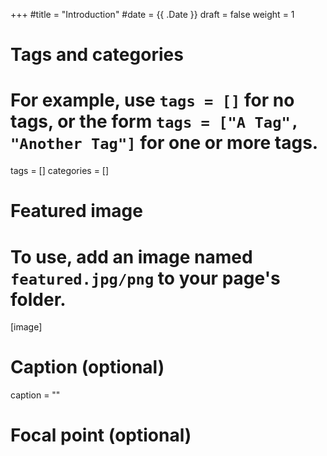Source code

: 



+++
#title = "Introduction"
#date = {{ .Date }}
draft = false
weight = 1

# Tags and categories
# For example, use `tags = []` for no tags, or the form `tags = ["A Tag", "Another Tag"]` for one or more tags.
tags = []
categories = []

# Featured image
# To use, add an image named `featured.jpg/png` to your page's folder. 
[image]
  # Caption (optional)
  caption = ""

  # Focal point (optional)
  # Options: Smart, Center, TopLeft, Top, TopRight, Left, Right, BottomLeft, Bottom, BottomRight
  focal_point = ""
+++

# Introduction 

Diogenet is a dataset and a series of web applications for the investigation of the impact of the social networks on the emergence of philosophy in ancient Greece.  In contrast to most approaches to the intellectual history of classical antiquity, we do not only focus on philosophers but also on the social ties that linked them to other social actors outside their field. Moreover, we do not limit ourselves to study relations among intellectuals, but also take into consideration family members, lovers, friends, and benefactors. We think that moving away from the conception that fields of knowledge are closed systems allows a better understanding of the social processes that underlie the construction of knowledge in the ancient world.  

An important aspect of the networks of ancient intellectuals was their geographical location as well as the spatial mobility of some actors who could connect communities separated in space.  Since in the ancient Mediterranean traveling was central in the production and exchange of ideas, we have included travel itineraries in our dataset.  In our interactive Map, for instance, you can find that thinkers like Pythagoras, Democritus, and Plato undertook long distance journeys. We are particularly interested in the impact  of long distance traveling and intercultural exchange in the formation of schools of thought and the production of new ideas.

The main ancient source that we use to explore such issues is the *Lives of Philosophers* that Diogenes Laertius wrote in the third century CE, about eight hundred years after the appearance of the first philosophers in Asia Minor. In this work, Diogenes reports not only about the theories of  philosophers but also about their lives. Despite his meticulous accounts, however, Diogenes has been much distrusted by modern historians of philosophy. One of the main arguments raised against his work is based on the apparently excessive attention that he paid to matters perceived as irrelevant for the history of ideas. These digressions are, in fact, stories about the family, friends, romantic relations, benefactors, and travels of ancient philosophers. It is precisely this perceived weakness that makes his work a great starting point for the reconstruction of the social networks of the intellectual of ancient Greece.

Currently we offer two interactive tools for the study of the social networks that Diogenes described in the *Lives*; these are [Horus](http://diogenet.ucsd.edu/horus/), a general network visualization tool that creates network visualizations from both socio-centric and ego-centric perspectives, and the Map, a tool for the exploration of the travels of ancient intellectuals.  

To make sense of the visualizations produced by [Horus](http://diogenet.ucsd.edu/horus/) and the Map, some background both in social network theory and the history of ancient Greek philosophy is necessary. In the [bibliography](http://diogenet.ucsd.edu/bibliography/) you can find  listed some introductory references to the subject.

## Network Visualizations

With the help of [Horus](http://diogenet.ucsd.edu/horus/), you can visualize a **global** and **local** view of the networks, as well as search for intellectual communities. Each network that you can study in [Horus](http://diogenet.ucsd.edu/horus/) is built on a specific type of social tie that you can choose from the menu. Exploring each type of tie separately is important because a family network, for instance, is different from a network of friends or peer philosophers. The expectations, themes of conversation, and even patterns of behavior in each network were  articulated differently depending on  the type of social ties through which the actors were intertwined. What Axiothea of Phlius conversed with her father as a daughter was, most likely, not what she discussed with  Plato in the Academy.  

### Global Network View

In the screenshot that you see below, the actors in the network are represented as nodes and the ties which link them as arrows or as simple lines. We call this the **global network** view because it reflects the entire network of teachers and pupils. You can explore this network with [Horus](http://diogenet.ucsd.edu/horus/), which allows many different adjustments.  For example, you can choose one or many social ties, move the nodes, and highlight the most immediate ties of a node.  You can also use your mouse scroll button to zoom in and out of the network.
<center>
{{< figure library="1" src="figure1.png">}}
</center>

### Local Network View

While the global view is important to gain a panorama of the overall structure of the network , the local view allows you to focus on one specific node and its neighbors.[^1] You can explore the local view in [Horus](http://diogenet.ucsd.edu/horus/) by modifying several variables that appear in the left menu. 

<center>
{{< figure library="1" src="figure2.png">}}
</center>

Among the variables you can modify in the local view is *ego*, the focus node whose network you would like to explore. Another important variable is **order**, the distance between *ego* and *alter.* In social network theory, *ego* is the node at the center of analysis, while its neighbors are *alters*.  Higher values in **order** will return more neighbors if the node is not socially isolated. In the screenshot of the local view that you see above, the *ego* is Plato and the **order** set to 2; this means, only individuals who are 1 and 2 steps away from Plato are shown.

### Communities

In the community page of [Horus](http://diogenet.ucsd.edu/horus/) it is possible to search for communities of philosophers, friends, and family with the help of different algorithms. A community is a cohesive group of social actors. In the image below, each community is highlighted with different colors. Most interestingly, algorithms find communities that do not overlap with current designations of philosophical schools. This is understandable because algorithms do not identify communities in terms of self-designations such as "followers of Plato." Instead, they consider the actual ties that link the nodes.

<center>
{{< figure library="1" src="figure3.png" >}}
</center>

In [Horus](http://diogenet.ucsd.edu/horus/), we offer seven different algorithms to identify communities. Some of them, for example the *Cluster Louvain* algorithm, identify not only communities but also the ties that cross and connect two different groups. In the communities tab of [Horus](http://diogenet.ucsd.edu/horus/), you can choose between two visualization libraries: *Visnetwork* and *igraph.* *Visnetwork* is dynamic and allows the manipulation of the nodes. *igraph* is static but nevertheless indicates the social territories where communities overlap through the coloring of the adjacent areas.

[^1]: This could also be called in social networks analysis' jargon the egocentric perspective
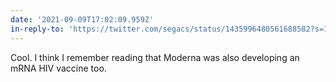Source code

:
 ```yaml
---
date: '2021-09-09T17:02:09.959Z'
in-reply-to: 'https://twitter.com/segacs/status/1435996480561688582?s=19'
---
```


Cool. I think I remember reading that Moderna was also developing an mRNA HIV vaccine too.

• _Task requirements_:
Find the lines in the records that contain the word "date", then copy every one of them.

• _Result below_:
#date = {{ .Date }}
date: '2021-09-09T17:02:09.959Z'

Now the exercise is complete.